Mr Aleem said Pakistan has the potential for large foreign direct investment (FDI) due to its massive population and a growing economy which could not be fully exploited so far due to various reasons including weakness in governance and policy implementation.

He said the OICCI had submitted very comprehensive taxation proposals to the Federal Board of Revenue and provincial revenue authorities to make Pakistan an investment friendly country at par with many of the successful regional countries.

Mr Bruno explained that most of the recommendations to the government were focused on taxation. He said the government should eliminate 3-4 per cent super tax as per promise made initially and reduce corporate tax rate to 25pc from existing 38pc in line with the regional practice where the rate is 22pc.

He said the OICCI also wanted uniform sales tax rate should be 13pc across the country as in Sindh and then to 10pc, in line with the average rates in the region. He said different GST rates in various provinces and the centre were resulting in complications and double taxation.

He said the tax on undistributed profits and tax on bonus shares should be abolished while tax matters among the provinces and the FBR should be resolved in a timely manner and refunds paid under scheduled flows to ensure predictability.

The chamber also sought an end to minimum tax. Alternate tax regime should be abolished and withholding tax regime should be revamped to just 5 rates from existing 55 rates, the chamber added.
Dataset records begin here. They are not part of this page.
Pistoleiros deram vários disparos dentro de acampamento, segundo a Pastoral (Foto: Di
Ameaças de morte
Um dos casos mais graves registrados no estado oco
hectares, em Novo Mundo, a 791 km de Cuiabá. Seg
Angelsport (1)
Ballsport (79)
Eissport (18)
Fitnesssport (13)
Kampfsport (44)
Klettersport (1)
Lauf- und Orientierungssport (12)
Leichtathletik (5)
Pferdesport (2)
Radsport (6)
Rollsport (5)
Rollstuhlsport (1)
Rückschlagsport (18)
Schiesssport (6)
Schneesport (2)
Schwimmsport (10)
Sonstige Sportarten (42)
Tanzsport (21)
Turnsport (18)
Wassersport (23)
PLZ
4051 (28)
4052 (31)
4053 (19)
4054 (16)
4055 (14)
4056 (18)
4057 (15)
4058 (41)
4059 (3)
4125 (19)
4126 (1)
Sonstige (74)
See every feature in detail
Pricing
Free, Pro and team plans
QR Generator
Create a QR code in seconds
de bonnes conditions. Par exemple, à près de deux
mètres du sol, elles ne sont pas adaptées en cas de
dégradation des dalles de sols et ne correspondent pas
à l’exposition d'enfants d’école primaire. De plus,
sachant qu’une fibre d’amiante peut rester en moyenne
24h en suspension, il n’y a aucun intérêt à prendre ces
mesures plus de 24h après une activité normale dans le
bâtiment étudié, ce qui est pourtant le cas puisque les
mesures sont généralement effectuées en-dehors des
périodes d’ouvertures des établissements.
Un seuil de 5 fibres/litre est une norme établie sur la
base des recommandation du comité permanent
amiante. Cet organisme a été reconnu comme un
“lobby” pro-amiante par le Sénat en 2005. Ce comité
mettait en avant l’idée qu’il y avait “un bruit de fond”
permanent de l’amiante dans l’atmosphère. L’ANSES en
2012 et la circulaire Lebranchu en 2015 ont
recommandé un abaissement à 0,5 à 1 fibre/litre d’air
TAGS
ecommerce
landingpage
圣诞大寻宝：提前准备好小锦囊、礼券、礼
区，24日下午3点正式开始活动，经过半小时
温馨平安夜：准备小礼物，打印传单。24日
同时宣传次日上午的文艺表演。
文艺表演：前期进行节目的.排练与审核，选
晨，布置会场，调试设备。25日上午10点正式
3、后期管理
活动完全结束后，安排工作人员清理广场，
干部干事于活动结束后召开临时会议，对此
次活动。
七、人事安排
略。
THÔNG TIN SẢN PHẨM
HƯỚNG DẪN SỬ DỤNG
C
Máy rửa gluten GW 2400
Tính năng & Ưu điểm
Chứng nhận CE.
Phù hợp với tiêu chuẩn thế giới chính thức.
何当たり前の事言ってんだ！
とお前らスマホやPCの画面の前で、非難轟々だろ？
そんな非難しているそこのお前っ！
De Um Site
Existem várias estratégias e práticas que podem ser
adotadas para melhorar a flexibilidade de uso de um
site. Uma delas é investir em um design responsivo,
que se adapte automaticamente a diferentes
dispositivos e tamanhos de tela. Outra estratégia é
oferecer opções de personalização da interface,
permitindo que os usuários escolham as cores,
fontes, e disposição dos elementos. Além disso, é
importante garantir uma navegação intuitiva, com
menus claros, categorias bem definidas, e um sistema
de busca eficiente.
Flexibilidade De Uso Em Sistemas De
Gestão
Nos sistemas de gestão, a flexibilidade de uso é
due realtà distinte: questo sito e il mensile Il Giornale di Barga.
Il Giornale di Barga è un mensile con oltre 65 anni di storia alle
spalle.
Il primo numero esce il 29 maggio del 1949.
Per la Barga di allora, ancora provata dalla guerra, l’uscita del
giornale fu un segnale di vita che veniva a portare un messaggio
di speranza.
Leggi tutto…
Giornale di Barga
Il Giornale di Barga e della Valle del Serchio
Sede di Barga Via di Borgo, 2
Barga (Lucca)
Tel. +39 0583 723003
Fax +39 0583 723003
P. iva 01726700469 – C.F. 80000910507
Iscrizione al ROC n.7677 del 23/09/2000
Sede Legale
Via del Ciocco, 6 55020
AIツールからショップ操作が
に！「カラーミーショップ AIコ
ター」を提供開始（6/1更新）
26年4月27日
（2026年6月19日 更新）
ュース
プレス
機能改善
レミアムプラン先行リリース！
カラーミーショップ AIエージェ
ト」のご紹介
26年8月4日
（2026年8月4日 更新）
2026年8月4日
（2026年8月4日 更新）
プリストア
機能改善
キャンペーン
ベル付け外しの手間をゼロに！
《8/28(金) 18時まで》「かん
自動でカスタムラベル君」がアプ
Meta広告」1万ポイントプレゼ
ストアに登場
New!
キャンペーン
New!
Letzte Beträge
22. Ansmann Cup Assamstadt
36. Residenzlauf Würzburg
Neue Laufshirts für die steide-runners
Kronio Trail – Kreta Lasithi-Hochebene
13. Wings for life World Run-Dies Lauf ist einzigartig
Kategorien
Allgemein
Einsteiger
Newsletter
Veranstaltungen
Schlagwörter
Mr Bruno said taxation policy incentives for investment should be for a longer term so that green field investment with longer time required to develop investment plans were attracted.
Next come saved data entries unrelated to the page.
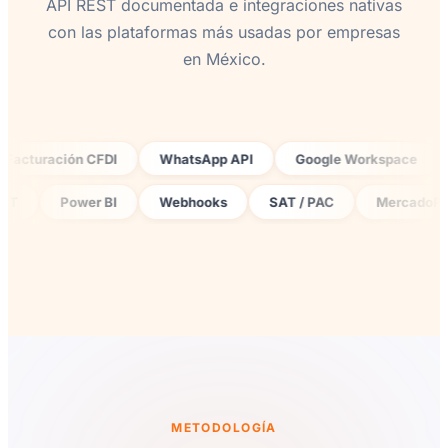
API REST documentada e integraciones nativas
con las plataformas más usadas por empresas
en México.
ación CFDI
WhatsApp API
Google Workspace
Zapie
API REST
Power BI
Webhooks
SAT / PAC
Mer
METODOLOGÍA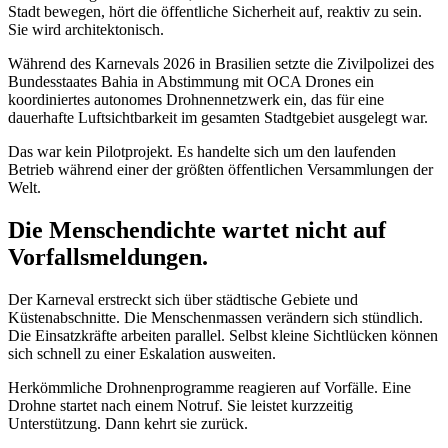
Stadt bewegen, hört die öffentliche Sicherheit auf, reaktiv zu sein.
Sie wird architektonisch.
Während des Karnevals 2026 in Brasilien setzte die Zivilpolizei des
Bundesstaates Bahia in Abstimmung mit OCA Drones ein
koordiniertes autonomes Drohnennetzwerk ein, das für eine
dauerhafte Luftsichtbarkeit im gesamten Stadtgebiet ausgelegt war.
Das war kein Pilotprojekt. Es handelte sich um den laufenden
Betrieb während einer der größten öffentlichen Versammlungen der
Welt.
Die Menschendichte wartet nicht auf
Vorfallsmeldungen.
Der Karneval erstreckt sich über städtische Gebiete und
Küstenabschnitte. Die Menschenmassen verändern sich stündlich.
Die Einsatzkräfte arbeiten parallel. Selbst kleine Sichtlücken können
sich schnell zu einer Eskalation ausweiten.
Herkömmliche Drohnenprogramme reagieren auf Vorfälle. Eine
Drohne startet nach einem Notruf. Sie leistet kurzzeitig
Unterstützung. Dann kehrt sie zurück.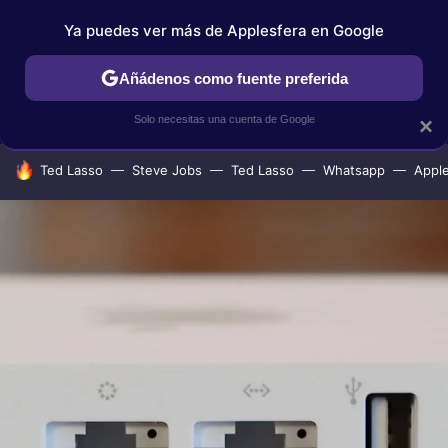
Ya puedes ver más de Applesfera en Google
IPHONE
TUTORIALES
APPLESFERA SELECCIÓN
IOS
Añádenos como fuente preferida
Solo necesitas una cuenta de Google
×
HOY SE HABLA DE
Ted Lasso
Steve Jobs
Ted Lasso
Whatsapp
Appl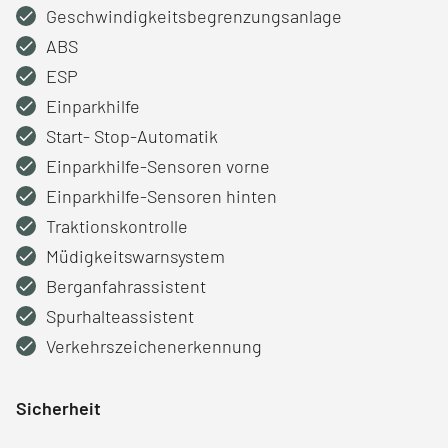
Geschwindigkeitsbegrenzungsanlage
ABS
ESP
Einparkhilfe
Start- Stop-Automatik
Einparkhilfe-Sensoren vorne
Einparkhilfe-Sensoren hinten
Traktionskontrolle
Müdigkeitswarnsystem
Berganfahrassistent
Spurhalteassistent
Verkehrszeichenerkennung
Sicherheit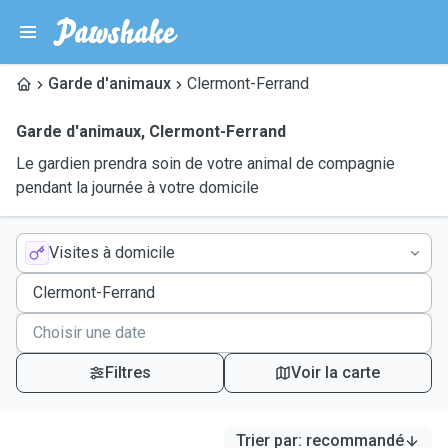
Garde d'animaux
Clermont-Ferrand
Garde d'animaux
,
Clermont-Ferrand
Le gardien prendra soin de votre animal de compagnie
pendant la journée à votre domicile
Visites à domicile
Filtres
Voir la carte
Trier par
:
recommandé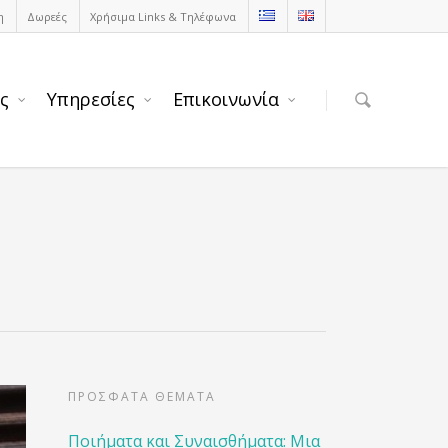
η
Δωρεές
Χρήσιμα Links & Τηλέφωνα
ς
Υπηρεσίες
Επικοινωνία
ΠΡΟΣΦΑΤΑ ΘΕΜΑΤΑ
Ποιήματα και Συναισθήματα: Μια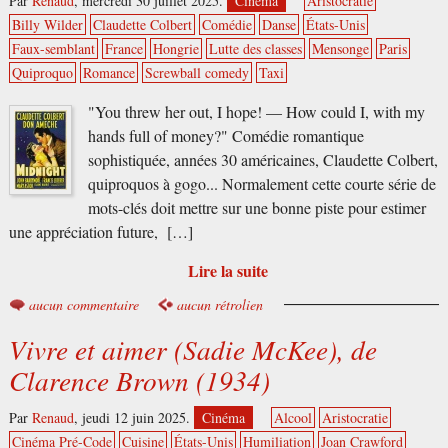
Par
Renaud
,
mercredi 30 juillet 2025.
Cinéma
Aristocratie
Billy Wilder
Claudette Colbert
Comédie
Danse
États-Unis
Faux-semblant
France
Hongrie
Lutte des classes
Mensonge
Paris
Quiproquo
Romance
Screwball comedy
Taxi
"You threw her out, I hope! — How could I, with my
hands full of money?" Comédie romantique
sophistiquée, années 30 américaines, Claudette Colbert,
quiproquos à gogo... Normalement cette courte série de
mots-clés doit mettre sur une bonne piste pour estimer
une appréciation future, […]
Lire la suite
aucun commentaire
aucun rétrolien
Vivre et aimer (Sadie McKee), de
Clarence Brown (1934)
Par
Renaud
,
jeudi 12 juin 2025.
Cinéma
Alcool
Aristocratie
Cinéma Pré-Code
Cuisine
États-Unis
Humiliation
Joan Crawford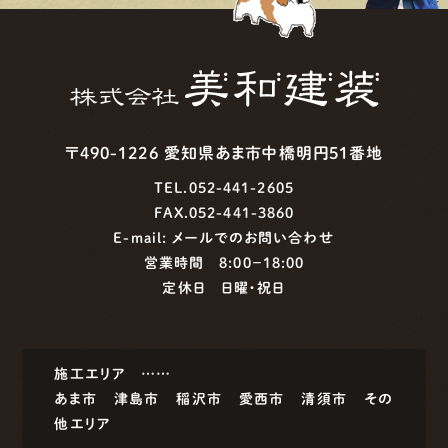
〒490-1226 愛知県あま市中橋明円51番地
TEL.052-441-2605
FAX.052-441-3860
E-mail:
メールでのお問い合わせ
営業時間 8:00−18:00
定休日 日曜・祝日
施工エリア ……
あま市
津島市
稲沢市
愛西市
清須市
その
他エリア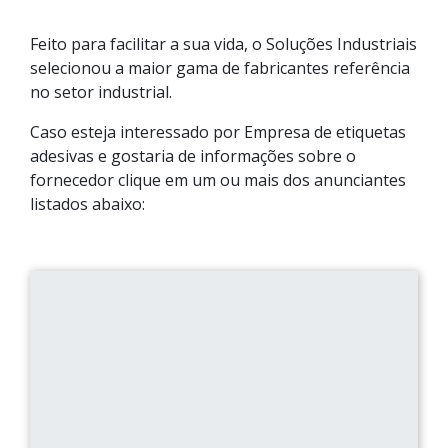
Feito para facilitar a sua vida, o Soluções Industriais
selecionou a maior gama de fabricantes referência
no setor industrial.
Caso esteja interessado por Empresa de etiquetas
adesivas e gostaria de informações sobre o
fornecedor clique em um ou mais dos anunciantes
listados abaixo: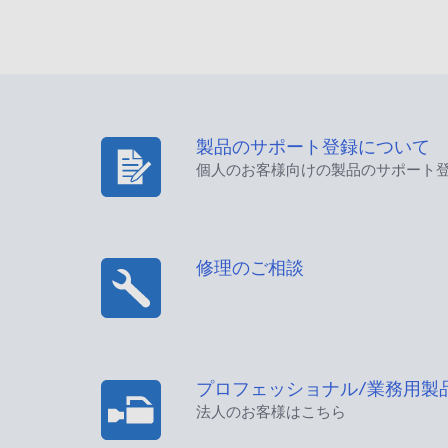
製品のサポート登録について
個人のお客様向けの製品のサポート
修理のご相談
プロフェッショナル/業務用製
法人のお客様はこちら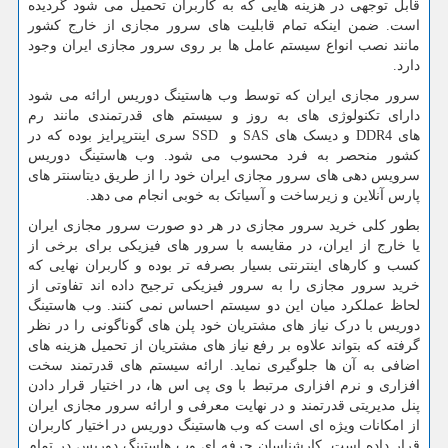
قابل توجهی در هزینه هایی که به کاربران تحمیل می شود گردیده
است. ضمن اینکه تمام قابلیت های سرور مجازی از خارج کشور
مانند نصب انواع سیستم عامل ها بر روی سرور مجازی ایران وجود
دارد.
سرور مجازی ایران که توسط وب هاستینگ دوریس ارائه می شود
دارای تکنولوژی های به روز و سیستم های قدرتمندی مانند رم
های
DDR4
و دیسک های
SAS
و
SSD
سری اینترپرایز بوده که در
کشور منحصر به فرد محسوب می شود. وب هاستینگ دوریس
سرویس دهی های سرور مجازی ایران خود را از طریق دیتاسنتر های
پارس آنلاین و زیرساخت و آسیاتک به خوبی انجام می دهد.
بطور کلی خرید سرور مجازی در هر دو صورت سرور مجازی ایران
یا خارج از ایران، در مقایسه با سرور های فیزیکی برای برخی از
کسب و کارهای اینترنتی بسیار بصرفه تر بوده و کاربران نهایی که
خرید سرور مجازی را به سرور فیزیکی ترجیح داده اند تفاوتی از
لحاظ عملکرد میان این دو سیستم احساس نمی کنند. وب هاستینگ
دوریس با درک نیاز های مشتریان خود پلن های گوناگونی را در نظر
گرفته که بتواند علاوه بر رفع نیاز های مشتریان از تحمیل هزینه های
اضافی به آن ها جلوگیری نماید. ارائه سیستم های قدرتمند سخت
افزاری و نرم افزاری مرتبط با وی پی اس ها، در اختیار قرار دادن
پنل مدیریتی قدرتمند و در نهایت معرفی و ارائه سرور مجازی ایران
از امکانات ویژه ای است که وب هاستینگ دوریس در اختیار کاربران
قرار داده است. کارشناسان حرفه ای وب هاستینگ دوریس در تمام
Mr Bruno said there should be no regulatory duty on raw materials. He said there was no secret that Pakistan was getting less than 1pc of its reported GDP in new FDI, including for CPEC investment in recent years which was well below the norm in the region.

He said the authorities in Pakistan should understand the factors which boost FDI, and exports, in some of the regional countries including Vietnam, Indonesia, Thailand and Malaysia so as to adjust policy action to boost FDI inflow in Pakistan.

The chamber has recommended certain visible actions to attract large FDI from across the globe to boost manufacturing, employment and exports for Pakistan. These include an institutionalised forum for raising investors’ issues at the senior most federal and provincial government level and proactively manage negative perception of the country through active communication of the progress achieved in various segment of the economy and the opportunity available for investors in industry, infrastructure and trade.

Also, the chamber stressed that the federal, Sindh and Punjab governments should deliver on an action plan to significantly improve on Pakistan’s poor ranking on World Bank’s Ease of Doing Business and immediately resolve the growing number of issues relating to taxation, tax refunds and the circular debt.